3. Minor Issue; Costs against the Government. Plaintiff-appellant further claims that the trial
court erred in declining to allow the recovery of costs.

The right to recover costs is governed by statute. In the United States, the rule is that unless
expressly authorized by statute, a judgment for costs, either in a civil or criminal case, cannot
be rendered against the United States or a State. The principle is that the sovereign power is
not amenable to judgments for damages or costs without its consent. (U. S. vs. Barker [1817], 2
Wheat., 395; Stanley vs. Schwalby [1896], 162 U. S., 255; State vs. Williams [1905], 101 Md.,
529; 4 A. & E. Ann. Cas., 970; Deneen vs. Unverzagt [1907], 225 Ill., 378; 8 A. & E. Ann. Cas., 396
and note; Townsend's Succession [1888], 40 La. Ann., 66.)
The Code of Civil Procedure of the Philippine Islands provides that costs shall ordinarily follow
the result of the suit. They are to be recovered by "the prevailing party." (Code of Civil
Procedure, chapter 21.) In the ordinary case between private individuals or entities, or where
the government is successful, no particular difficulty is experienced applying the Code
provisions. The practice has, however, been not to allow costs in cases in which the
Government of the Philippine Islands or a nominal representative of the Government is the
unsuccessful party.

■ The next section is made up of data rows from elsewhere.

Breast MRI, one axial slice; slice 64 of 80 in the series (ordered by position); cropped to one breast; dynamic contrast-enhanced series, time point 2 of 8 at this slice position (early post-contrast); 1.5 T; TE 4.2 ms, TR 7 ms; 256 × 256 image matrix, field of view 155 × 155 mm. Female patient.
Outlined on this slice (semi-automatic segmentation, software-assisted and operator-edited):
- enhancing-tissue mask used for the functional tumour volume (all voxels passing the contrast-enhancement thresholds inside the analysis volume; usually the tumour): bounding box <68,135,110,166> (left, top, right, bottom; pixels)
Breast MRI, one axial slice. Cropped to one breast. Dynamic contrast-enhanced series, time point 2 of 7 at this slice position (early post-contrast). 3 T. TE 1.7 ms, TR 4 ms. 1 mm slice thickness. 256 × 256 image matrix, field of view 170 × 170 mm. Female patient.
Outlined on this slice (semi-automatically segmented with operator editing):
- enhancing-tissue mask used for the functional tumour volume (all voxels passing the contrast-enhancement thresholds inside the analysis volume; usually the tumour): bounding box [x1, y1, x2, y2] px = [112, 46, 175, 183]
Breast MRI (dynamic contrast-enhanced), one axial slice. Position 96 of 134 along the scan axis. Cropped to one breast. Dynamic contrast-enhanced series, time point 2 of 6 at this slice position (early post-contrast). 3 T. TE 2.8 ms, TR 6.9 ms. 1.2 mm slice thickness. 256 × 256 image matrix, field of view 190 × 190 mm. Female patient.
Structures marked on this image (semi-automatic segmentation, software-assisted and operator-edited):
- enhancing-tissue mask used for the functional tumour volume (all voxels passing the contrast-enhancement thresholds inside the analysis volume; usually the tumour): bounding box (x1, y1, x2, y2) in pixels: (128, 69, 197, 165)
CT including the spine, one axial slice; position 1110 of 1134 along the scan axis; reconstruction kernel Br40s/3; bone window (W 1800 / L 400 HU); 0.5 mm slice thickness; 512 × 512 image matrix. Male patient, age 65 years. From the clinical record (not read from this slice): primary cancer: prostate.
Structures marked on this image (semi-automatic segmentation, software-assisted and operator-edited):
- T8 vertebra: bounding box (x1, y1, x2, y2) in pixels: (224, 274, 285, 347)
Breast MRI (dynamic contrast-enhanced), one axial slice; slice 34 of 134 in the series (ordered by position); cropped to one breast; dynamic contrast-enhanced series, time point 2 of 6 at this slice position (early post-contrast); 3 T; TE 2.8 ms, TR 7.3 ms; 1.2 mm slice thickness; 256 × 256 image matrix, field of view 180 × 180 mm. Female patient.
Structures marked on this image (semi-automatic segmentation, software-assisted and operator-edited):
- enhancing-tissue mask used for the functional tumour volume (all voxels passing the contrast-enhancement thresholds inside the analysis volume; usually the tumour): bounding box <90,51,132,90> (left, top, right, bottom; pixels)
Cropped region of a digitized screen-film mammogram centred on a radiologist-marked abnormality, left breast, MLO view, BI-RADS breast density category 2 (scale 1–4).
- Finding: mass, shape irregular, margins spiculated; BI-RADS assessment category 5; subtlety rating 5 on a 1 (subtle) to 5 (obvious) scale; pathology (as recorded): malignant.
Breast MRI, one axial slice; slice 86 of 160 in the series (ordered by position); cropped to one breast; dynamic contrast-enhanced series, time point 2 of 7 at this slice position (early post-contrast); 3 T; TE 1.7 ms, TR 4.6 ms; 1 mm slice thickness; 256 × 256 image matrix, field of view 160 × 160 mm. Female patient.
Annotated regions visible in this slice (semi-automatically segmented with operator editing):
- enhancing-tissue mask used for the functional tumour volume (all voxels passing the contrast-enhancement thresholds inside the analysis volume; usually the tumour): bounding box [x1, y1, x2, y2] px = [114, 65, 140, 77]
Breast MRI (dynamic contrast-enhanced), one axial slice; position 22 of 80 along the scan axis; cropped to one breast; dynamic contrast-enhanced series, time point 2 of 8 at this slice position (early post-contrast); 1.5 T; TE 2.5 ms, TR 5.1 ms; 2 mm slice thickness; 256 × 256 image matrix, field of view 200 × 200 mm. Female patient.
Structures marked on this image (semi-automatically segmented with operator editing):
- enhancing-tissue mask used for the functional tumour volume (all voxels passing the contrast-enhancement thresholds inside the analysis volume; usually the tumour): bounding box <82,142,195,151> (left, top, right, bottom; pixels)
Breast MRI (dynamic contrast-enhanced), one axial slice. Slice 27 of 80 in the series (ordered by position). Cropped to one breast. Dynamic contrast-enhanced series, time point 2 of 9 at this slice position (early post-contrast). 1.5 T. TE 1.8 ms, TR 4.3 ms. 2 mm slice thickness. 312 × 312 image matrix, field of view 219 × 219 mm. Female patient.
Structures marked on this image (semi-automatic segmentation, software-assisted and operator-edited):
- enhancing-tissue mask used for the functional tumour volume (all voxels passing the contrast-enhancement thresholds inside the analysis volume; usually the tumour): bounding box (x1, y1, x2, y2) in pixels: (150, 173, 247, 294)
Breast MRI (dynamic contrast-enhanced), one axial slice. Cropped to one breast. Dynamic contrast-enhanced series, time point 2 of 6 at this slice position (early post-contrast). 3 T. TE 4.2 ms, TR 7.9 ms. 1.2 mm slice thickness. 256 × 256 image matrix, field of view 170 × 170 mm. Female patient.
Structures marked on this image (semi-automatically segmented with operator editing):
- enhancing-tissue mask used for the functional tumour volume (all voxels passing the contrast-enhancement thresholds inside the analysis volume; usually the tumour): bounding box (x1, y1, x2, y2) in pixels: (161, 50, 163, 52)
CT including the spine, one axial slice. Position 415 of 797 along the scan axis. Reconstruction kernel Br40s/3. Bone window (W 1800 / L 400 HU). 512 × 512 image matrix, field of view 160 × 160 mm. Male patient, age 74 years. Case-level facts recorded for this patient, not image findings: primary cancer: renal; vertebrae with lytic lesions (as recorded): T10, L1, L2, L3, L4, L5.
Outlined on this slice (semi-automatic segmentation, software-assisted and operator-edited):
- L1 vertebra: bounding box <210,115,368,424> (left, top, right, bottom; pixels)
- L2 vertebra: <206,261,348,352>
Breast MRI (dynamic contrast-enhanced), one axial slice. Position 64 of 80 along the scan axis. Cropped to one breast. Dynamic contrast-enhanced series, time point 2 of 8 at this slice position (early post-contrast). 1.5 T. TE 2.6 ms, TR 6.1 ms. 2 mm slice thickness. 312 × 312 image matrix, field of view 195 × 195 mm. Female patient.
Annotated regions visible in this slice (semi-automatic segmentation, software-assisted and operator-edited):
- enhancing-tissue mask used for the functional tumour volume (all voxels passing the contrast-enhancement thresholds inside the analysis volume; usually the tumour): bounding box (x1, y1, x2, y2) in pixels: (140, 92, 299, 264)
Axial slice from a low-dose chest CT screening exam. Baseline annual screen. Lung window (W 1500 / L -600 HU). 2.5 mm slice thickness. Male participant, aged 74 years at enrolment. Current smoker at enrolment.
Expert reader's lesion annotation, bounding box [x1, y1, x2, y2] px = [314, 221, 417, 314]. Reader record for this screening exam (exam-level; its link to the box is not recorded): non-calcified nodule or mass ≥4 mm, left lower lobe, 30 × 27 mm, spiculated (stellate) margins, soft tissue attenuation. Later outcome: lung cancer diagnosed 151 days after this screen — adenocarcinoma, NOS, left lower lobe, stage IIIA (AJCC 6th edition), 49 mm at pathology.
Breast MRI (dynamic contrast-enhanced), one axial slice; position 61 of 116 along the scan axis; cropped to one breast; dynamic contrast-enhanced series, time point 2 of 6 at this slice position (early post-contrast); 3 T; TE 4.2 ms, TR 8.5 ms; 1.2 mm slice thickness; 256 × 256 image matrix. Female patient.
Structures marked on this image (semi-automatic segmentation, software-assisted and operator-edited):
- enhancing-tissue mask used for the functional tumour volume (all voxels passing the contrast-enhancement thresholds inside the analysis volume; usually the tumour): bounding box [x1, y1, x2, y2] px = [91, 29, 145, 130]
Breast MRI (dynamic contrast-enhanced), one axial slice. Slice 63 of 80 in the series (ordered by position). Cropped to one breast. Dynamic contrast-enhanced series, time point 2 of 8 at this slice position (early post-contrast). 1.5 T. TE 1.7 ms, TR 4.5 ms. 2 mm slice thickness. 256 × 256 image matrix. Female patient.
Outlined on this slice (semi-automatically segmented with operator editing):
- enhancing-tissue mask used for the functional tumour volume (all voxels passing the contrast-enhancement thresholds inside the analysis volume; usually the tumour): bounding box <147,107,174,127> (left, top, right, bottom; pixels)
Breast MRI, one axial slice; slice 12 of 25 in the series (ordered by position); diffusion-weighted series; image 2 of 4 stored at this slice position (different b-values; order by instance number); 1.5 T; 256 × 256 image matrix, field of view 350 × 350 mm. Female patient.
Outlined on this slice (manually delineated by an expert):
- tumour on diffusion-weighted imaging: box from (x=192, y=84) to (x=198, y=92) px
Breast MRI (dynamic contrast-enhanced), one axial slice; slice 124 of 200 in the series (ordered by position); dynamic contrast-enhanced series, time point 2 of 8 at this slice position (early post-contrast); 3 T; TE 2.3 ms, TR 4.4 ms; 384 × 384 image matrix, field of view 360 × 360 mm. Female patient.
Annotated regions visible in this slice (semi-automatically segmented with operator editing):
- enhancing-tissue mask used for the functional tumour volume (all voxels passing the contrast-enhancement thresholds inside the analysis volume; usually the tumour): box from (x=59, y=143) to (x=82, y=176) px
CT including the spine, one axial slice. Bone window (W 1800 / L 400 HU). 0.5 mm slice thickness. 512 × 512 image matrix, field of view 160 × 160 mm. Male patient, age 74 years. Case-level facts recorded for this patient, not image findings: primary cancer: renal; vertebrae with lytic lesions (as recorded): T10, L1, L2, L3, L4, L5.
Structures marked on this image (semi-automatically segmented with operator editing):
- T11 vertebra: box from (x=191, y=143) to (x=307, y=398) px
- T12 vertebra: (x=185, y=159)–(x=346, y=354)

And this is right for the Government of the Philippine Islands is sovereign
in the sense that a State of the American Union or Porto Rico is sovereign, and this paramount
power has not by statute permitted itself to be taxed with costs.
No costs should be allowed plaintiff in either instance.
This brings us to a statement of the
J U D G M E N T.
Judgment is reversed and the plaintiff shall have and recover from defendant the full amount
sued for, P8,328.93, with interest at the legal rate from June 3, 1916, until paid, and without
costs in either instance. So ordered.
Torres, Johnson, Carson and Araullo, JJ., concur.